As we confront the ramifications of the practice of slavery, we can look back at our own history with some pride in recounting the story of Thomas McCabe, the Irishman who was on the right side of slavery.

Following the death of George Floyd in Minneapolis City in the United States, the Black Lives Matter movement has taken centre stage around the world as people have taken to the streets to demand an end to injustice.
Amongst the protestations, statues of former slave traders have been torn down and, whether or not people agree, it has caused us to question the issue of slavery, the ramifications it has had for our society and people of colour and how we should confront it.
One of the ways we can do that is by recounting the story of those from our nation, in Ireland, that opposed the barbaric practice and ensured that it never took a foothold here. One man whose story deserves to be told is that of Thomas McCabe, the Irishman who was on the right side of slavery.
Who was Thomas McCabe?

Thomas McCabe was born in 1739 in Belfast and he went on to become a founding member of the Society of the United Irishmen, who staged a revolution against British rule in Ireland in 1798.
As a native of Belfast, McCabe was a member of the Frist Presbyterian Church and worked as a watchmaker, owning a cotton mill and clock-making shop at 6 North Street in Belfast’s city centre.
He was also a Freemason and, in 1774, he was a founding member of the Belfast Charitable Society who were housed at Clifton House in North Belfast. He, along with John McCracken, father of Henry, installed machinery in the building to enable it to become the first cotton spinning mill in the town.
The plan to bring slavery to Belfast

In 1786, a number of Belfast merchants, including a man named Waddell Cunningham, the then-richest man in the city and president of the Belfast Chamber of Commerce, called a meeting at the Exchange and Assembly Rooms in Waring Street.
The men gathered with the intent to establish a slave-ship company in Belfast, aiming to profit from the hideous practice of slavery that indentured people from Africa while enriching those that exploited them.
Both Cunningham and another man named Thomas Gregg had returned from New York and had traded extensively in the Caribbean, and together they wished to form what would become known as the ‘Belfast Slaveship Company’.
They had seen merchants in Liverpool and Bristol profiteer from entering into the slave trade and wished to emulate their practice in Ireland. The idea was to, in the first instance, ship goods to the Gold Coast in Australia.
Following this, they would purchase African slaves, bring them to the West Indies plantations before returning back to Belfast with vast cargoes of sugar and brandy.
How did Thomas McCabe tackle slavery?

Step up the Irishman who was to be on the right side of slavery.

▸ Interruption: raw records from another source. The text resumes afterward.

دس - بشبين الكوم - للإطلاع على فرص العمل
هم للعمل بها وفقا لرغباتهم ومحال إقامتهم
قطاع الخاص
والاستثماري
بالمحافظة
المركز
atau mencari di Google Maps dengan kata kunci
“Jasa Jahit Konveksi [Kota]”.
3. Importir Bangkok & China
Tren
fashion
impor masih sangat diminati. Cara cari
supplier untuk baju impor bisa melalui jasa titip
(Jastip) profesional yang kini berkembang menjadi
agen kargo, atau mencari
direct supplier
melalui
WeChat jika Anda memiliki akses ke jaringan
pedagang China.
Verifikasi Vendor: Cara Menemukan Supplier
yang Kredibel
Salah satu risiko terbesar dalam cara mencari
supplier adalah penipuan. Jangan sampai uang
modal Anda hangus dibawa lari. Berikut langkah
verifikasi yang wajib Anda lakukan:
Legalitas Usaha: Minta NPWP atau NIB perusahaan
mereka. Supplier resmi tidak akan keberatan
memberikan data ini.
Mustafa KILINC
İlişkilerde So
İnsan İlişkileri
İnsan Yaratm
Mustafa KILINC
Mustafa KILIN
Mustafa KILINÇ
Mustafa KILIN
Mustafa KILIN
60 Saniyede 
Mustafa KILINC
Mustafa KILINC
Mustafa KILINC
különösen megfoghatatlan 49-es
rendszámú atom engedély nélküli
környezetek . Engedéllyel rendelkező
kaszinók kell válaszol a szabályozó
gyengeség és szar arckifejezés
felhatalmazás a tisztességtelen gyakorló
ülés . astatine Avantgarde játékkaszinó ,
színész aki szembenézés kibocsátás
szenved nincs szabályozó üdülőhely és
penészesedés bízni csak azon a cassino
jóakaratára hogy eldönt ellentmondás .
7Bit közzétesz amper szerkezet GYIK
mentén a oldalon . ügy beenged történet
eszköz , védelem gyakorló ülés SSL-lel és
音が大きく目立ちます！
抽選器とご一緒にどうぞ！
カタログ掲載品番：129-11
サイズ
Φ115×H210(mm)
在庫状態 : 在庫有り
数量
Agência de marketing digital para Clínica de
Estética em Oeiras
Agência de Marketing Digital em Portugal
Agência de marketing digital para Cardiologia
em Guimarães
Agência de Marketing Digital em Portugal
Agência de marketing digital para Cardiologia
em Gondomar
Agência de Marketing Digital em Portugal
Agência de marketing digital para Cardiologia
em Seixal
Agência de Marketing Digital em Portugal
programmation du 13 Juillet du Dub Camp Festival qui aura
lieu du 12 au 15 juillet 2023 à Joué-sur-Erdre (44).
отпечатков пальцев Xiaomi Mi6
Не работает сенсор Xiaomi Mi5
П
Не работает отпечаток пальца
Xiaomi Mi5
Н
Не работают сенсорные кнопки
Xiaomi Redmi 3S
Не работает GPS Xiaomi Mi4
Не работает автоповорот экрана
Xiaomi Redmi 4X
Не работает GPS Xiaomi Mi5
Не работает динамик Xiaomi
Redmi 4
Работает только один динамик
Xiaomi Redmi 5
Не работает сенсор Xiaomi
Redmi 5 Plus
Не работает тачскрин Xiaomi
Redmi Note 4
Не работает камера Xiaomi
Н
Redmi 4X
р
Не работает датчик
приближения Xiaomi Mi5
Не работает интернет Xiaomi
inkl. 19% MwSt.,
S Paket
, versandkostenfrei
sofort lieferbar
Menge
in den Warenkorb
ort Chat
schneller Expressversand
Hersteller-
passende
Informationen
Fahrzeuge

Not far from Waring Street were the offices of Thomas McCabe, whose subsequent actions were to ensure that the inhumane company remained only a sickening theoretical plan.
Upon hearing of the meeting, McCabe crossed the road, stormed into the gathering and denounced the idea vigorously. McCabe famously said to those present at the meeting: “May God eternally damn the soul of the man who subscribes the first guinea.”
Upon his departure he tore up the prospectus for the plan and with one swift denunciation, the energy fuelling those Irishmen wishing to participate in the globalised slave trade was extinguished.
The freed slave Olaudah Equiano

McCabe’s courageous attitude was emblematic of that of the United Irishmen, who were an organisation totally opposed to the practice of slavery and resisted from purchasing rum, sugar, fruit and tobacco produced in slavery plantations.
Furthermore, only a few years later, in 1791, a man named Olaudah Equiano, who was a freed slave, visited Belfast to publicise his book, entitled ‘The Interesting Narrative Of The Life of Olaudah Equiano’.
Equiano had stayed with United Irishman Samuel Neilson during his stay in Belfast and was embraced enthusiastically by the majority of the city’s citizens and he went on to sell almost 2,000 copies of his book during his stay in Ireland.
The legacy of Thomas McCabe

While the United Irishmen is an organisation now well-known, the name of Thomas McCabe may not be as publicised, but he is certainly a figure we can admire; a man who took a stand against slavery and ensured his city did not profiteer from it.
McCabe died in 1820, and is now buried in the Clifton Street cemetery in North Belfast alongside other United Irishmen, such as Henry Joe McCracken and William Drennan. A plaque can now be found on the wall of the St. Malachy’s College on the Antrim Road in Belfast, which was built on the site of McCabe’s home.